§ Stated task: According to the patch header, how many files changed, and what are they called?

From 4131f7723876ea76939bf1664a7909296bcea7dd Mon Sep 17 00:00:00 2001
From: "tessa.depaoli" <tessa@Tessaordi>
Date: Tue, 21 May 2024 01:45:32 +0200
Subject: [PATCH] gp

---
 DB_commands.txt | 91 +++++++++++++++++++++++++++++++++++++++++++++++++
 sake.txt        | 28 ++++++++++++++-
 2 files changed, 118 insertions(+), 1 deletion(-)

§ Supplied information:
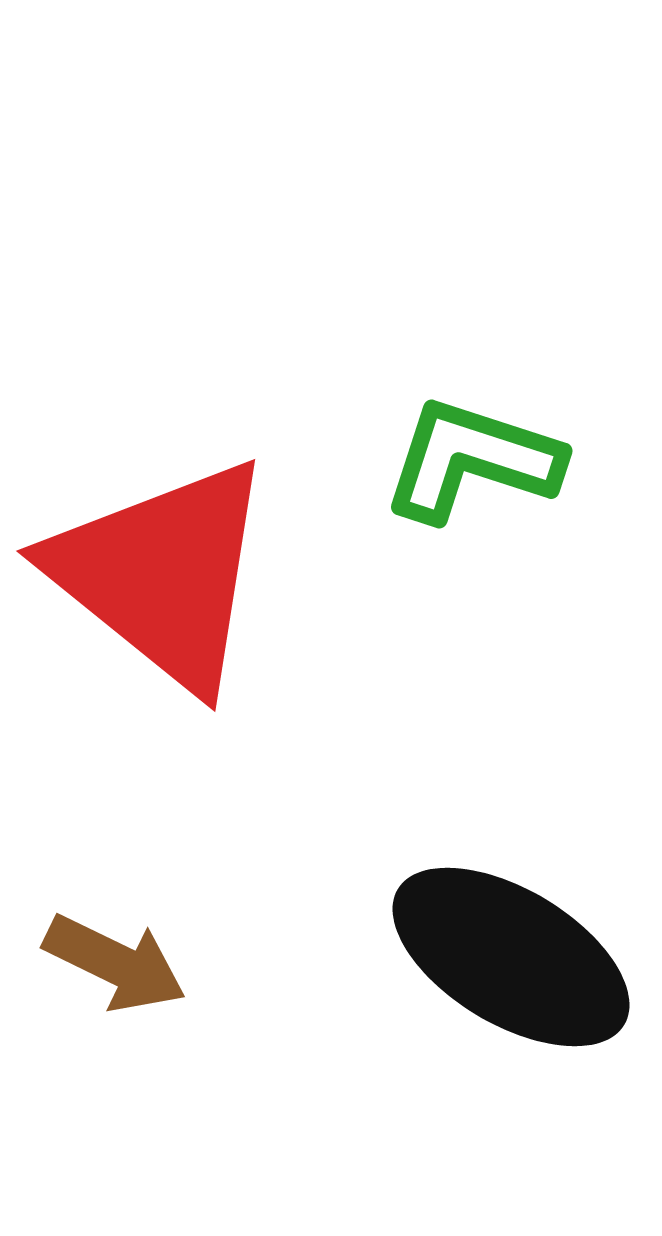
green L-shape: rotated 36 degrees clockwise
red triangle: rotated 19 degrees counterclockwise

§ Finished exercise: Two files changed: DB_commands.txt and sake.txt.